Begin RECORDS SHOWN
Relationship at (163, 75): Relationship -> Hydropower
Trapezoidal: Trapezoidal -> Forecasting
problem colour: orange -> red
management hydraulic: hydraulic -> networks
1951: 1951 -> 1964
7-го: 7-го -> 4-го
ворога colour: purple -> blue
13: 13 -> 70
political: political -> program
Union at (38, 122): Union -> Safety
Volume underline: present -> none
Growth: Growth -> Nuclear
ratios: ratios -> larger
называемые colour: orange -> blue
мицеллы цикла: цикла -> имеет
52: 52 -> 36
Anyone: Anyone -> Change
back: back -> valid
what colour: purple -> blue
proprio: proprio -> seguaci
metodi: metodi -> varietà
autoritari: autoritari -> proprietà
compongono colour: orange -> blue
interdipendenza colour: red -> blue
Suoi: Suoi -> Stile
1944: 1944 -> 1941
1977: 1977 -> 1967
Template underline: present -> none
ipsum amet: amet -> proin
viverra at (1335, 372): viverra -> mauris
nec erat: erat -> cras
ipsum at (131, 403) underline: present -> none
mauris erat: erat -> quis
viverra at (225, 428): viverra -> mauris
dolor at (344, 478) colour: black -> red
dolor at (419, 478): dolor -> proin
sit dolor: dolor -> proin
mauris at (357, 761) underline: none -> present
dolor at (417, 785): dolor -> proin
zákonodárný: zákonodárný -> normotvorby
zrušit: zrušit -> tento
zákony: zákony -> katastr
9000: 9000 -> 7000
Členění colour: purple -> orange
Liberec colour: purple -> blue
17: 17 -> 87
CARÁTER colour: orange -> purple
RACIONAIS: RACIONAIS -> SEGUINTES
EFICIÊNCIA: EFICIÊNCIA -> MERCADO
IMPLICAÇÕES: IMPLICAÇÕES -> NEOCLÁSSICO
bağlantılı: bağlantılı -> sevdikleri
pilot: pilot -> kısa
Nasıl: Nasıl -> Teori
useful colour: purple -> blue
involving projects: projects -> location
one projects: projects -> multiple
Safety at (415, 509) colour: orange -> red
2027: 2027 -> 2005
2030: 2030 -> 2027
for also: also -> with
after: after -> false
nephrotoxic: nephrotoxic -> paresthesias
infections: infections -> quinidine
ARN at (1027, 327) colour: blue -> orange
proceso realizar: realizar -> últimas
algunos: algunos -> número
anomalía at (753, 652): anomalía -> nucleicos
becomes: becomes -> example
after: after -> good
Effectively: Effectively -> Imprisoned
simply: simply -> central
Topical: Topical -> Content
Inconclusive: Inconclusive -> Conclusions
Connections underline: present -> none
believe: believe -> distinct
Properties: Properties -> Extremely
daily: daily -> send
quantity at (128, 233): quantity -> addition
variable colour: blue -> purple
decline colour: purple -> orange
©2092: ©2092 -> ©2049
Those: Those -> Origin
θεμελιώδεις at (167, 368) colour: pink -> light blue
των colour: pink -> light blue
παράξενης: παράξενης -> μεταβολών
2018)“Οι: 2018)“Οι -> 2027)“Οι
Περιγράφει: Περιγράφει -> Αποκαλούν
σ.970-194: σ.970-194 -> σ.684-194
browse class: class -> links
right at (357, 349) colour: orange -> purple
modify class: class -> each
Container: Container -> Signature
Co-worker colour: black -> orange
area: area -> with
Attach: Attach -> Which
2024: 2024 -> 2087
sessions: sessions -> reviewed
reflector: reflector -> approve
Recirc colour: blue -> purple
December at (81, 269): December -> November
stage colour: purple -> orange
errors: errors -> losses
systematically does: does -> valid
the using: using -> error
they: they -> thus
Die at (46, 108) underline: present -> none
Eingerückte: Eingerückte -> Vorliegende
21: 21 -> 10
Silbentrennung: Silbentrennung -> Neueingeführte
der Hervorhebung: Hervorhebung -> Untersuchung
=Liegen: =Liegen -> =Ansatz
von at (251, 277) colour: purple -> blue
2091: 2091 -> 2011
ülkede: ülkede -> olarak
End RECORDS SHOWN
§ INSTRUCTIONS FOR THE TASK: Rewrite the rows above as a Markdown table with the columns "Row" and "Line", giving each row its number and its full text. Leave out any blank lines.

§ CORRECT RESULT:
| Row | Line |
|---|---|
| 1 | Relationship at (163, 75): Relationship -> Hydropower |
| 2 | Trapezoidal: Trapezoidal -> Forecasting |
| 3 | problem colour: orange -> red |
| 4 | management hydraulic: hydraulic -> networks |
| 5 | 1951: 1951 -> 1964 |
| 6 | 7-го: 7-го -> 4-го |
| 7 | ворога colour: purple -> blue |
| 8 | 13: 13 -> 70 |
| 9 | political: political -> program |
| 10 | Union at (38, 122): Union -> Safety |
| 11 | Volume underline: present -> none |
| 12 | Growth: Growth -> Nuclear |
| 13 | ratios: ratios -> larger |
| 14 | называемые colour: orange -> blue |
| 15 | мицеллы цикла: цикла -> имеет |
| 16 | 52: 52 -> 36 |
| 17 | Anyone: Anyone -> Change |
| 18 | back: back -> valid |
| 19 | what colour: purple -> blue |
| 20 | proprio: proprio -> seguaci |
| 21 | metodi: metodi -> varietà |
| 22 | autoritari: autoritari -> proprietà |
| 23 | compongono colour: orange -> blue |
| 24 | interdipendenza colour: red -> blue |
| 25 | Suoi: Suoi -> Stile |
| 26 | 1944: 1944 -> 1941 |
| 27 | 1977: 1977 -> 1967 |
| 28 | Template underline: present -> none |
| 29 | ipsum amet: amet -> proin |
| 30 | viverra at (1335, 372): viverra -> mauris |
| 31 | nec erat: erat -> cras |
| 32 | ipsum at (131, 403) underline: present -> none |
| 33 | mauris erat: erat -> quis |
| 34 | viverra at (225, 428): viverra -> mauris |
| 35 | dolor at (344, 478) colour: black -> red |
| 36 | dolor at (419, 478): dolor -> proin |
| 37 | sit dolor: dolor -> proin |
| 38 | mauris at (357, 761) underline: none -> present |
| 39 | dolor at (417, 785): dolor -> proin |
| 40 | zákonodárný: zákonodárný -> normotvorby |
| 41 | zrušit: zrušit -> tento |
| 42 | zákony: zákony -> katastr |
| 43 | 9000: 9000 -> 7000 |
| 44 | Členění colour: purple -> orange |
| 45 | Liberec colour: purple -> blue |
| 46 | 17: 17 -> 87 |
| 47 | CARÁTER colour: orange -> purple |
| 48 | RACIONAIS: RACIONAIS -> SEGUINTES |
| 49 | EFICIÊNCIA: EFICIÊNCIA -> MERCADO |
| 50 | IMPLICAÇÕES: IMPLICAÇÕES -> NEOCLÁSSICO |
| 51 | bağlantılı: bağlantılı -> sevdikleri |
| 52 | pilot: pilot -> kısa |
| 53 | Nasıl: Nasıl -> Teori |
| 54 | useful colour: purple -> blue |
| 55 | involving projects: projects -> location |
| 56 | one projects: projects -> multiple |
| 57 | Safety at (415, 509) colour: orange -> red |
| 58 | 2027: 2027 -> 2005 |
| 59 | 2030: 2030 -> 2027 |
| 60 | for also: also -> with |
| 61 | after: after -> false |
| 62 | nephrotoxic: nephrotoxic -> paresthesias |
| 63 | infections: infections -> quinidine |
| 64 | ARN at (1027, 327) colour: blue -> orange |
| 65 | proceso realizar: realizar -> últimas |
| 66 | algunos: algunos -> número |
| 67 | anomalía at (753, 652): anomalía -> nucleicos |
| 68 | becomes: becomes -> example |
| 69 | after: after -> good |
| 70 | Effectively: Effectively -> Imprisoned |
| 71 | simply: simply -> central |
| 72 | Topical: Topical -> Content |
| 73 | Inconclusive: Inconclusive -> Conclusions |
| 74 | Connections underline: present -> none |
| 75 | believe: believe -> distinct |
| 76 | Properties: Properties -> Extremely |
| 77 | daily: daily -> send |
| 78 | quantity at (128, 233): quantity -> addition |
| 79 | variable colour: blue -> purple |
| 80 | decline colour: purple -> orange |
| 81 | ©2092: ©2092 -> ©2049 |
| 82 | Those: Those -> Origin |
| 83 | θεμελιώδεις at (167, 368) colour: pink -> light blue |
| 84 | των colour: pink -> light blue |
| 85 | παράξενης: παράξενης -> μεταβολών |
| 86 | 2018)“Οι: 2018)“Οι -> 2027)“Οι |
| 87 | Περιγράφει: Περιγράφει -> Αποκαλούν |
| 88 | σ.970-194: σ.970-194 -> σ.684-194 |
| 89 | browse class: class -> links |
| 90 | right at (357, 349) colour: orange -> purple |
| 91 | modify class: class -> each |
| 92 | Container: Container -> Signature |
| 93 | Co-worker colour: black -> orange |
| 94 | area: area -> with |
| 95 | Attach: Attach -> Which |
| 96 | 2024: 2024 -> 2087 |
| 97 | sessions: sessions -> reviewed |
| 98 | reflector: reflector -> approve |
| 99 | Recirc colour: blue -> purple |
| 100 | December at (81, 269): December -> November |
| 101 | stage colour: purple -> orange |
| 102 | errors: errors -> losses |
| 103 | systematically does: does -> valid |
| 104 | the using: using -> error |
| 105 | they: they -> thus |
| 106 | Die at (46, 108) underline: present -> none |
| 107 | Eingerückte: Eingerückte -> Vorliegende |
| 108 | 21: 21 -> 10 |
| 109 | Silbentrennung: Silbentrennung -> Neueingeführte |
| 110 | der Hervorhebung: Hervorhebung -> Untersuchung |
| 111 | =Liegen: =Liegen -> =Ansatz |
| 112 | von at (251, 277) colour: purple -> blue |
| 113 | 2091: 2091 -> 2011 |
| 114 | ülkede: ülkede -> olarak |